TASK TO CARRY OUT: Compute how many lines in the entries below include the string "teapot". Only the number is wanted.

------------------------------------

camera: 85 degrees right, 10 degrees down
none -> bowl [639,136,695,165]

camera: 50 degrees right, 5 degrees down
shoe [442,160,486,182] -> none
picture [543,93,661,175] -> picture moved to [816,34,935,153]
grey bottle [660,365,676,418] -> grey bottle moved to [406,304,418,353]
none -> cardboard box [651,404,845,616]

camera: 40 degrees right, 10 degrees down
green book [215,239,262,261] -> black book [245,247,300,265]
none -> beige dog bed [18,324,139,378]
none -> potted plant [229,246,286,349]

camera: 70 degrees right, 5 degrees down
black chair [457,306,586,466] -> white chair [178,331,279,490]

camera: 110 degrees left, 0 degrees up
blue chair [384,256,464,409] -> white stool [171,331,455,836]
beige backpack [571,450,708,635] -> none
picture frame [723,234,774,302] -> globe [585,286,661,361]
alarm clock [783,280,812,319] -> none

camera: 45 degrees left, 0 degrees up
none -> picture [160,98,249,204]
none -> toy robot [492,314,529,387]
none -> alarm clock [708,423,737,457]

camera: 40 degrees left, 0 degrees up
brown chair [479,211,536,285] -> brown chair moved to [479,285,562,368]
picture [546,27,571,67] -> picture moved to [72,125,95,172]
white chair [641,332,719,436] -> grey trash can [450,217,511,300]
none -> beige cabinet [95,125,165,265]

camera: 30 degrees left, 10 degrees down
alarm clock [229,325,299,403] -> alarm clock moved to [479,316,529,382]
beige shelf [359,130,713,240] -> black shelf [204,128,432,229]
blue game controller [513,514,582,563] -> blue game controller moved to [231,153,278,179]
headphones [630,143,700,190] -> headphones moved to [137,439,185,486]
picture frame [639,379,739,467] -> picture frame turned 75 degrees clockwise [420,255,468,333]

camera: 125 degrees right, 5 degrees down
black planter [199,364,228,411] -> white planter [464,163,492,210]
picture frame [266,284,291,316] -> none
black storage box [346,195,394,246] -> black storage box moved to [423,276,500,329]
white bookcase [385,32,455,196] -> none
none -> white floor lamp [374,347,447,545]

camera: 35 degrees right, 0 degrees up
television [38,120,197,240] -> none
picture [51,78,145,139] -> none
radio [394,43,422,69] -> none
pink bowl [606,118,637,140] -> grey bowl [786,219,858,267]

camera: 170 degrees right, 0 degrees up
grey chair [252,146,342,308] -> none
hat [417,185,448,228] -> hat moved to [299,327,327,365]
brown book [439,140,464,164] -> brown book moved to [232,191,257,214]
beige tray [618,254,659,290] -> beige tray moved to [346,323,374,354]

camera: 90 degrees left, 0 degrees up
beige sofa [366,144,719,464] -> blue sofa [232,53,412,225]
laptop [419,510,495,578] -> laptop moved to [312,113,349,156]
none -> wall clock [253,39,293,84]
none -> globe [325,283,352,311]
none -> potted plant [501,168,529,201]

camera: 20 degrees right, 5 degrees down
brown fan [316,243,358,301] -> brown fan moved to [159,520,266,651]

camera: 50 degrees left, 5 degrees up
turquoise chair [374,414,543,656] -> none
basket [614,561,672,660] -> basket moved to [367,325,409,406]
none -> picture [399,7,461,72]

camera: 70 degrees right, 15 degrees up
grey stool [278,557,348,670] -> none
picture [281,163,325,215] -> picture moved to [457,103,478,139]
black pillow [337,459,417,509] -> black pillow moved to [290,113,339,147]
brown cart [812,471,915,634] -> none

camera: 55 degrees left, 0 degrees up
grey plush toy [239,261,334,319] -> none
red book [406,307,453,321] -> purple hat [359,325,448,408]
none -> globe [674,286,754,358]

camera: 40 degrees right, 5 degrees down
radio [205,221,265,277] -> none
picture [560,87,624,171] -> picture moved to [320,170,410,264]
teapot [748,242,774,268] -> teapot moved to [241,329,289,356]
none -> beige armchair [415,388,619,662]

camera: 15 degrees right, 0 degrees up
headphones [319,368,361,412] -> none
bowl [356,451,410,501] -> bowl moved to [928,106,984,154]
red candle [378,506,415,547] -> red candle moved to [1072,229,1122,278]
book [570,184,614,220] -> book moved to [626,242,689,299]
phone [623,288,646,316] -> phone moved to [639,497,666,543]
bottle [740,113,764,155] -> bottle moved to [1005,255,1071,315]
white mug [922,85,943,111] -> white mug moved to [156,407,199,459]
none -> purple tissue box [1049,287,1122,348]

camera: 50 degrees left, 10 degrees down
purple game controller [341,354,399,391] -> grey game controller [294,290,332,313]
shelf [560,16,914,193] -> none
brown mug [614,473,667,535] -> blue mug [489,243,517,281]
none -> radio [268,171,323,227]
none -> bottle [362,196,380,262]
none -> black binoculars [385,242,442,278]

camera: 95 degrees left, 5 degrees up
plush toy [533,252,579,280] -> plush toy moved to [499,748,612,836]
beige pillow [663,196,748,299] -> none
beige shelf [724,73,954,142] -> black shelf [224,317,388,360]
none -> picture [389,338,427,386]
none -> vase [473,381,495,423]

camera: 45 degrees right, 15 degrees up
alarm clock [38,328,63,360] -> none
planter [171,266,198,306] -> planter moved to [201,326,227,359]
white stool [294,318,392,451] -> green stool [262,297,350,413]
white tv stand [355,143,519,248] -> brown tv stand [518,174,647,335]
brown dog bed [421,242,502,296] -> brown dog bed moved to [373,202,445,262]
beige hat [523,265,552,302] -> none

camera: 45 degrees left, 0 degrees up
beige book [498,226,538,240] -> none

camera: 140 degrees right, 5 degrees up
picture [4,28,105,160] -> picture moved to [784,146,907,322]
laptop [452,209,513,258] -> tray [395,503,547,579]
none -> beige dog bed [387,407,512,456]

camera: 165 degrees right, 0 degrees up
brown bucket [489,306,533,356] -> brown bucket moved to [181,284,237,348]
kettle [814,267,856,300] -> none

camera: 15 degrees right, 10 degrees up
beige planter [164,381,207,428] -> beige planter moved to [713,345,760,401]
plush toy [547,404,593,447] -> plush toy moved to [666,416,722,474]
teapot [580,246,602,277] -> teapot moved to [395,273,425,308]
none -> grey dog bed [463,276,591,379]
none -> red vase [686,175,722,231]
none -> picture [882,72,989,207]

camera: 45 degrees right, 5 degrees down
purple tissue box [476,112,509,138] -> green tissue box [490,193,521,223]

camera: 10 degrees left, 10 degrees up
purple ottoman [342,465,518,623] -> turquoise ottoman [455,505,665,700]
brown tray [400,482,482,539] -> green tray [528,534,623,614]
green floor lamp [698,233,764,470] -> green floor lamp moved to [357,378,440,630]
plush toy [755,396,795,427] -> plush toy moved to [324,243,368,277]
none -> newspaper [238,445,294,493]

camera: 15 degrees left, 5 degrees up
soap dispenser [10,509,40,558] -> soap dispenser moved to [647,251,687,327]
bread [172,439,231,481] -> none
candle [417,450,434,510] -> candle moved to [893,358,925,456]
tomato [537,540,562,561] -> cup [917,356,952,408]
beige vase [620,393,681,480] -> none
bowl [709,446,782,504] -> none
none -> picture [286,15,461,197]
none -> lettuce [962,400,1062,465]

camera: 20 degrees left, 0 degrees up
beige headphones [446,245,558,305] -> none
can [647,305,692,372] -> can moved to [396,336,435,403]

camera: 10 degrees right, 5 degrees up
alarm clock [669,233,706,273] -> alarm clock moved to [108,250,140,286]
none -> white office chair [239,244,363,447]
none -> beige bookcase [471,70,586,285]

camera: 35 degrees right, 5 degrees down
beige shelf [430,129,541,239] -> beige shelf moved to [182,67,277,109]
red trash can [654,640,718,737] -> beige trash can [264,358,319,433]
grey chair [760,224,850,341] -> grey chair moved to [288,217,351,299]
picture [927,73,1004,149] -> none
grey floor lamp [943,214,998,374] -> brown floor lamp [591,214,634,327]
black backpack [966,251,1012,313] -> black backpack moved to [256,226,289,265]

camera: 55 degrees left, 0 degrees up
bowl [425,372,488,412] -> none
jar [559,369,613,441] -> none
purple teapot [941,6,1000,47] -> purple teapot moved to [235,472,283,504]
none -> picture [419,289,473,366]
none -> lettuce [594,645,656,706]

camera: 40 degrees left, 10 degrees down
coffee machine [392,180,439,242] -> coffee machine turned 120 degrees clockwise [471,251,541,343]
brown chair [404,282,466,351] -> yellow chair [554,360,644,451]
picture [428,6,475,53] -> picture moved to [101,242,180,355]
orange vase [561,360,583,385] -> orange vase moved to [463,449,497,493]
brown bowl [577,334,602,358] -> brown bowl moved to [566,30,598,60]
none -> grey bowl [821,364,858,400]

------------------------------------

RESPONSE AREA: 3